Matthew Niederhauser is an artist, photojournalist, and cinematographer. He is a cofounder of The Megacity Initiative, along with John Fitzgerald, and a visiting scholar at the MIT Center for Advanced Urbanism.
Santiago Calatrava’s dramatic design sets new standards for sustainable architecture. But it is also a massive symbol of deepening socioeconomic divides.
The Museu do Amanhã, or Museum of Tomorrow, finally opens its doors to the public in Rio de Janeiro this weekend. Four years in the making, the extravagant structure designed by Santiago Calatrava is set to become the centerpiece of the Porto Maravilha revitalization project. Although excitement for the museum, which is dedicated to a more sustainable and equitable future, is palpable, it also symbolizes the seismic socioeconomic shifts occurring in this historically impoverished area, once the epicenter of the slave trade in Brazil.
When ground first broke on the Porto Maravilha project, it did not take long to uncover the remains of the notorious Valongo Wharf. After its construction in 1811, the Valongo Wharf quickly became the busiest slave port in Brazil. More than one million abducted Africans passed through the harbor. A short walk from the Museum of Tomorrow, the Valongo Wharf represents one of the darkest periods in Brazil’s history. At its height it was surrounded by “fattening houses” where slaves were prepared for sale as well as a mass burial ground where the bodies of those who did not survive the voyage were deposited. After the abolition of slavery in 1888, the neighborhood eventually transformed into the heart of a vibrant Afro-Brazilian community that is widely acknowledged as the birthplace of samba.

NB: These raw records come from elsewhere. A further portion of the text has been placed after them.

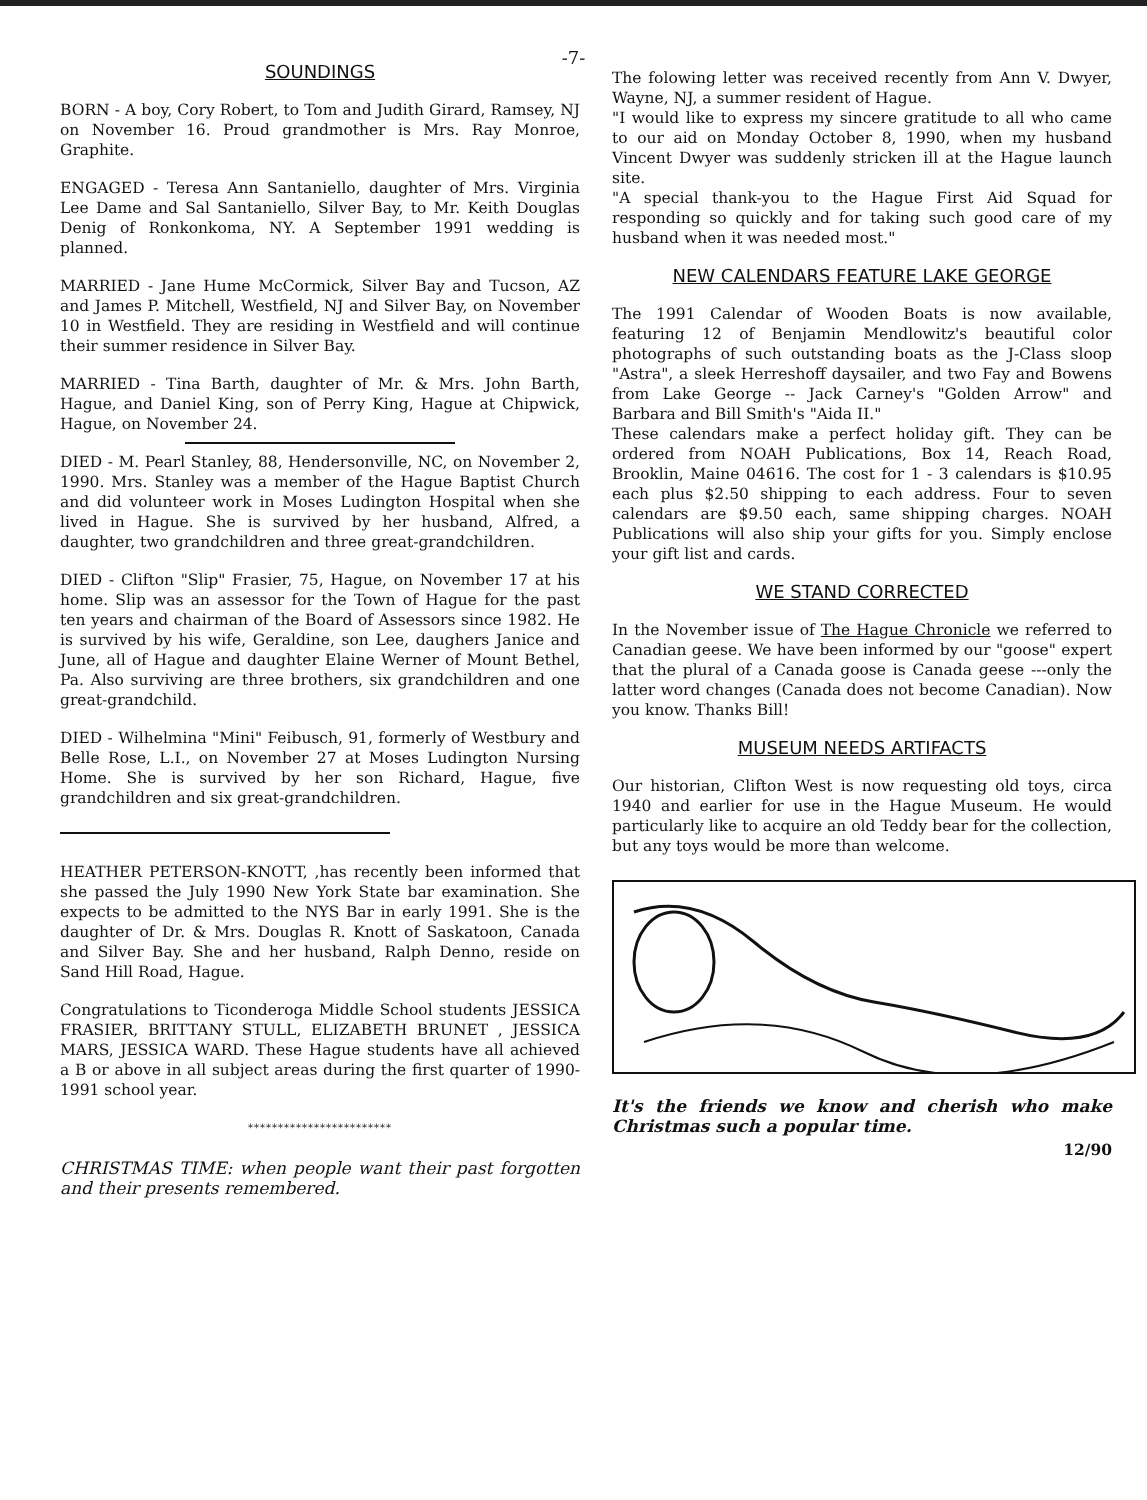-7-
SOUNDINGS
BORN - A boy, Cory Robert, to Tom and Judith Girard, Ramsey, NJ on November 16. Proud grandmother is Mrs. Ray Monroe, Graphite.
ENGAGED - Teresa Ann Santaniello, daughter of Mrs. Virginia Lee Dame and Sal Santaniello, Silver Bay, to Mr. Keith Douglas Denig of Ronkonkoma, NY. A September 1991 wedding is planned.
MARRIED - Jane Hume McCormick, Silver Bay and Tucson, AZ and James P. Mitchell, Westfield, NJ and Silver Bay, on November 10 in Westfield. They are residing in Westfield and will continue their summer residence in Silver Bay.
MARRIED - Tina Barth, daughter of Mr. & Mrs. John Barth, Hague, and Daniel King, son of Perry King, Hague at Chipwick, Hague, on November 24.
DIED - M. Pearl Stanley, 88, Hendersonville, NC, on November 2, 1990. Mrs. Stanley was a member of the Hague Baptist Church and did volunteer work in Moses Ludington Hospital when she lived in Hague. She is survived by her husband, Alfred, a daughter, two grandchildren and three great-grandchildren.
DIED - Clifton "Slip" Frasier, 75, Hague, on November 17 at his home. Slip was an assessor for the Town of Hague for the past ten years and chairman of the Board of Assessors since 1982. He is survived by his wife, Geraldine, son Lee, daughers Janice and June, all of Hague and daughter Elaine Werner of Mount Bethel, Pa. Also surviving are three brothers, six grandchildren and one great-grandchild.
DIED - Wilhelmina "Mini" Feibusch, 91, formerly of Westbury and Belle Rose, L.I., on November 27 at Moses Ludington Nursing Home. She is survived by her son Richard, Hague, five grandchildren and six great-grandchildren.
HEATHER PETERSON-KNOTT, ,has recently been informed that she passed the July 1990 New York State bar examination. She expects to be admitted to the NYS Bar in early 1991. She is the daughter of Dr. & Mrs. Douglas R. Knott of Saskatoon, Canada and Silver Bay. She and her husband, Ralph Denno, reside on Sand Hill Road, Hague.
Congratulations to Ticonderoga Middle School students JESSICA FRASIER, BRITTANY STULL, ELIZABETH BRUNET , JESSICA MARS, JESSICA WARD. These Hague students have all achieved a B or above in all subject areas during the first quarter of 1990-1991 school year.
************************
CHRISTMAS TIME: when people want their past forgotten and their presents remembered.
The folowing letter was received recently from Ann V. Dwyer, Wayne, NJ, a summer resident of Hague.
"I would like to express my sincere gratitude to all who came to our aid on Monday October 8, 1990, when my husband Vincent Dwyer was suddenly stricken ill at the Hague launch site.
"A special thank-you to the Hague First Aid Squad for responding so quickly and for taking such good care of my husband when it was needed most."
NEW CALENDARS FEATURE LAKE GEORGE
The 1991 Calendar of Wooden Boats is now available, featuring 12 of Benjamin Mendlowitz's beautiful color photographs of such outstanding boats as the J-Class sloop "Astra", a sleek Herreshoff daysailer, and two Fay and Bowens from Lake George -- Jack Carney's "Golden Arrow" and Barbara and Bill Smith's "Aida II."
These calendars make a perfect holiday gift. They can be ordered from NOAH Publications, Box 14, Reach Road, Brooklin, Maine 04616. The cost for 1 - 3 calendars is $10.95 each plus $2.50 shipping to each address. Four to seven calendars are $9.50 each, same shipping charges. NOAH Publications will also ship your gifts for you. Simply enclose your gift list and cards.
WE STAND CORRECTED
In the November issue of The Hague Chronicle we referred to Canadian geese. We have been informed by our "goose" expert that the plural of a Canada goose is Canada geese ---only the latter word changes (Canada does not become Canadian). Now you know. Thanks Bill!
MUSEUM NEEDS ARTIFACTS
Our historian, Clifton West is now requesting old toys, circa 1940 and earlier for use in the Hague Museum. He would particularly like to acquire an old Teddy bear for the collection, but any toys would be more than welcome.
It's the friends we know and cherish who make Christmas such a popular time.
12/90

Efforts are being made to recognize the somber but integral past of the area with the establishment of an African Heritage Circuit that explores its historical significance. The Valongo Wharf is also under review to be granted status as a UNESCO World Heritage Site.
The municipal government in Rio supports these endeavors, but the revitalization project still represents a threat to locals who feel they are being muscled out of the area by developers looking to capitalize on the transition. Promises of affordable housing and other amenities in the Porto Maravilha have failed to materialize and now appear in jeopardy as the Brazilian government continues to tighten spending amid a corruption-fueled recession.
The opening of the Museum of Tomorrow is certainly a cause for celebration in Rio de Janeiro. But if it is truly going to be a museum of enlightenment and innovation, it will need to specifically address its place among longstanding, fragile, and historically disenfranchised communities, such as the nearby Morro da Providência, Brazil’s first favela.
Residents in Morro da Providência complain that development decisions are made long before community outreach efforts are even begun. Rio de Janeiro is a city still coming to terms with its heritage, both in terms of the legacy of slavery and the roots of Brazil’s longstanding and growing economic inequality. Only when calls for greater social equity and participatory planning within the Porto Maravilha revitalization project are addressed will there really be a brighter tomorrow.